• Text section
I ordered the album off of amazon and cannot wait to receive this album and play it the way it is meant to be played...in my truck which has a very decent sound system. Right now I am listening to this album on my crappy MacBook pro speakers and am still enjoying it...playing this album on a nice system will be a far better experience.

With this all mentioned...any recommendations as to what other "Arch Enemy" album I should order next that came out after Doomsday Machine? "War Eternal" has a couple of songs that caught my attention...especially the song "Time is Black". 

EDIT: Just now realizing that this thread is like over a year old...oh well I do not see the harm in bringing attention to "Arch Enemy" on the forum again as it seems like it has been ages since I have noticed anyone mention them in a long time.

"Doomsday Machine" was incredible and I should have kept up with them but the cool thing is...I have so much more "Arch Enemy" to catch up on now.


----------



## lewis (Nov 17, 2018)

peaked with DM and its been all down here from there. Quite how they convinced Loomis to join, then continue to completely under-use his talent is probably exactly whats wrong with the band now.


----------



## fps (Nov 17, 2018)

Look, Arch Enemy continue to be a gateway band for younger metal fans. It's you all who have got older, and the new material will blow some kid's mind like the older material blew yours. 

That said, the only really good record they've done for me is Doomsday Machine. That sh*t is catchy.


----------



## scratchNdentPrestige (Nov 17, 2018)

I actually like their newest release the Rapunk EP. Too bad the entire thing is only about 5 minutes long even with 4 songs, and no guitar solos! Still it is fun to listen to. I'd like to hear them do some sort of Garage Days Revisited type thing with a bunch of covers and minimal production. They've done a lot of covers in the past (even of their own stuff on The root of all evil), but I'd like to hear more with the current lineup.


----------



## jco5055 (Nov 17, 2018)

I first heard an AE song when I was 14 and I had a “doomsday machine” sampler from ordering some cds from nuclear blast(those were the days), and nemesis blew me away (it still is awesome)...then I checked out their old stuff and liked all the good/live favorites like ravenous, we will rise etc...this continued up until their last album with Chris and I think “Blood on your hands” is also a great song. Now they just sound so uninspired/“crank out an album every few years regardless if they’re fillers”, though I feel like even Anthems of Rebellion was like that for a lot of songs, as that’s the only album I ever bought.

I really feel like Chris is the missing piece of the puzzle, especially if they won’t let Jeff write fully within the band.

• Material supplied
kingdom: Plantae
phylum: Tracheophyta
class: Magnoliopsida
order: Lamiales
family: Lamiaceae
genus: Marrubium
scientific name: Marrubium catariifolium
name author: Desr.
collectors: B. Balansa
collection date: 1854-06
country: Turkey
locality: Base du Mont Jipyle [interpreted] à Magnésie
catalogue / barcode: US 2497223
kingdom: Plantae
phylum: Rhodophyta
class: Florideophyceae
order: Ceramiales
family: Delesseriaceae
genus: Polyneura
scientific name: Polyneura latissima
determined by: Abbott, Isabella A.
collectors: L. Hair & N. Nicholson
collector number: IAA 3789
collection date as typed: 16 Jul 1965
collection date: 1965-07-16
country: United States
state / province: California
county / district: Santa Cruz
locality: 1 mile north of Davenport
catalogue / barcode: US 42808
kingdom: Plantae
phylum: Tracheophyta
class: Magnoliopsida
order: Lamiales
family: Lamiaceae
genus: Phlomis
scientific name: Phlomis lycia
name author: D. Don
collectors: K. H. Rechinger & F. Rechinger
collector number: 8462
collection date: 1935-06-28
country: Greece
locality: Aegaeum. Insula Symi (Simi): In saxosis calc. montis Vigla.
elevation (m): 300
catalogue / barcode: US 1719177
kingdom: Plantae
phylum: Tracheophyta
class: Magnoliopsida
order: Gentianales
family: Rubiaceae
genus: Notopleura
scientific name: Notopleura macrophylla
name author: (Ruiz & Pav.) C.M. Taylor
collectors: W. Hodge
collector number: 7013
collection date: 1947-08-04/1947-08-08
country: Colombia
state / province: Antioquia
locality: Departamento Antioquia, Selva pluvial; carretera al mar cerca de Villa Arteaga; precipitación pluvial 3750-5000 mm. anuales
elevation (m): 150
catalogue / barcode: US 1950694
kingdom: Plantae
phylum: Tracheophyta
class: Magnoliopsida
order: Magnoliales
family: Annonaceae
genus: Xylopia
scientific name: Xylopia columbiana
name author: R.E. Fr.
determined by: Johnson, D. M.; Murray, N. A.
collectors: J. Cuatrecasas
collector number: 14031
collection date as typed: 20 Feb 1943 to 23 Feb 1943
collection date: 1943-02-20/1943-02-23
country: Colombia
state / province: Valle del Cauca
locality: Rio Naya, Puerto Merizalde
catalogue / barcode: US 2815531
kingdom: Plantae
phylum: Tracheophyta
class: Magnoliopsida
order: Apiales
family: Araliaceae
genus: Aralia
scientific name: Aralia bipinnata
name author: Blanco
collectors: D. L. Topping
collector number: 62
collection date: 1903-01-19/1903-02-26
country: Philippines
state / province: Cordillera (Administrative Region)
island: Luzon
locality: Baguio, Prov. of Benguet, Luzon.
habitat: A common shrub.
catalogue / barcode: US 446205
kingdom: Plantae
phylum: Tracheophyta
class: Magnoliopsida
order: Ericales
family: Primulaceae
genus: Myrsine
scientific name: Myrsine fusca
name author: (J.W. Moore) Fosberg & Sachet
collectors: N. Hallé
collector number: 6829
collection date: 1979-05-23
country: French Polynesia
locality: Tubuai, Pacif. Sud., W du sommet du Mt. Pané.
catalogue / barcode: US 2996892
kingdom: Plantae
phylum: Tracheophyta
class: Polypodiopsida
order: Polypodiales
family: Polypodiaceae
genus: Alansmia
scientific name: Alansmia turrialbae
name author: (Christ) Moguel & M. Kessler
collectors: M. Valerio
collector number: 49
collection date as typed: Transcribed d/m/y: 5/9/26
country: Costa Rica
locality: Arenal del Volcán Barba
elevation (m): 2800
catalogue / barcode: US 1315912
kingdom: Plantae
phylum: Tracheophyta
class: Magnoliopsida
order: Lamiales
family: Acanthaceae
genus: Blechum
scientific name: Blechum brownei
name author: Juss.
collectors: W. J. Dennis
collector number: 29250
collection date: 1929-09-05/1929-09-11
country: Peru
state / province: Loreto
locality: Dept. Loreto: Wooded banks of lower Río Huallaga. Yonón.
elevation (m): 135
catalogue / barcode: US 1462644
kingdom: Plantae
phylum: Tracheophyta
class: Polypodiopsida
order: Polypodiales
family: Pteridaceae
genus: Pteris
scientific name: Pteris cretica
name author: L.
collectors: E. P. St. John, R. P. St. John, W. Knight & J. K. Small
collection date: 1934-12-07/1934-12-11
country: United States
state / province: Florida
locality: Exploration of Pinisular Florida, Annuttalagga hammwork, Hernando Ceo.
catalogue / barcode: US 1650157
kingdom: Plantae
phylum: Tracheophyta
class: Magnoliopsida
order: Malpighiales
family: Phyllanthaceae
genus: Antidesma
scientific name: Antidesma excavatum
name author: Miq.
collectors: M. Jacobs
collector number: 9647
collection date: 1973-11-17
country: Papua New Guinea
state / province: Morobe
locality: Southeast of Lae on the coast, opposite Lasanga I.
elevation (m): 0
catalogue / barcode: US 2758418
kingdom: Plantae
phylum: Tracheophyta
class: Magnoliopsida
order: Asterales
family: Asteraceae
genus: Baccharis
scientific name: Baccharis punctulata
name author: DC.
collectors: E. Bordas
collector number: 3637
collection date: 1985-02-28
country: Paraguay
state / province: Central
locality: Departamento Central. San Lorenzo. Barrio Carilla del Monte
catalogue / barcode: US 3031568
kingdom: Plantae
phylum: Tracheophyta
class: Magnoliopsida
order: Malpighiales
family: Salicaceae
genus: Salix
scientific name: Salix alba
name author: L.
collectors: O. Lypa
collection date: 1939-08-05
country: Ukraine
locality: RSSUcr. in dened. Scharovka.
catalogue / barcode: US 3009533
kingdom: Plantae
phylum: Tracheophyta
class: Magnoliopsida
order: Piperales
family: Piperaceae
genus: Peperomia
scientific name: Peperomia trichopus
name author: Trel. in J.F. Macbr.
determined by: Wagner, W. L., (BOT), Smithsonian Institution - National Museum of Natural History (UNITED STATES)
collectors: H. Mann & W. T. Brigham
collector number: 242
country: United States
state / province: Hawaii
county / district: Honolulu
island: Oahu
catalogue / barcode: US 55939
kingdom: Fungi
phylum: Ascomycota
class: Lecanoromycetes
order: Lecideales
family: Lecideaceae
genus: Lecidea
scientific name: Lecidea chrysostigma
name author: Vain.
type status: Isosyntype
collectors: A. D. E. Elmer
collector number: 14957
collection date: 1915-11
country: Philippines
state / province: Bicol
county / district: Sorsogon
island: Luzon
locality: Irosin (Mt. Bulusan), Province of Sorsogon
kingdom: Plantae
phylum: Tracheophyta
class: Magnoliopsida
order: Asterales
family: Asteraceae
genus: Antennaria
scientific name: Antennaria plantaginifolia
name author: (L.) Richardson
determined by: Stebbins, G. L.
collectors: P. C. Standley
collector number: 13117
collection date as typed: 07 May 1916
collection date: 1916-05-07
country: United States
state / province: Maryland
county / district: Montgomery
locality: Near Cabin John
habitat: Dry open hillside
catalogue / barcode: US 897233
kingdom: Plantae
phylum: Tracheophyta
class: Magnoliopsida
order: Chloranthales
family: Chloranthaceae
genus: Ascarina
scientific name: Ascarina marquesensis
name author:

• Directive
Copy the passage of the Arch Enemy forum thread from "## fps (Nov" to "scratchNdentPrestige (Nov 17, 2018)". The material plays no part in what is asked here.

• Task output
## fps (Nov 17, 2018)

Look, Arch Enemy continue to be a gateway band for younger metal fans. It's you all who have got older, and the new material will blow some kid's mind like the older material blew yours. 

That said, the only really good record they've done for me is Doomsday Machine. That sh*t is catchy.


----------



## scratchNdentPrestige (Nov 17, 2018)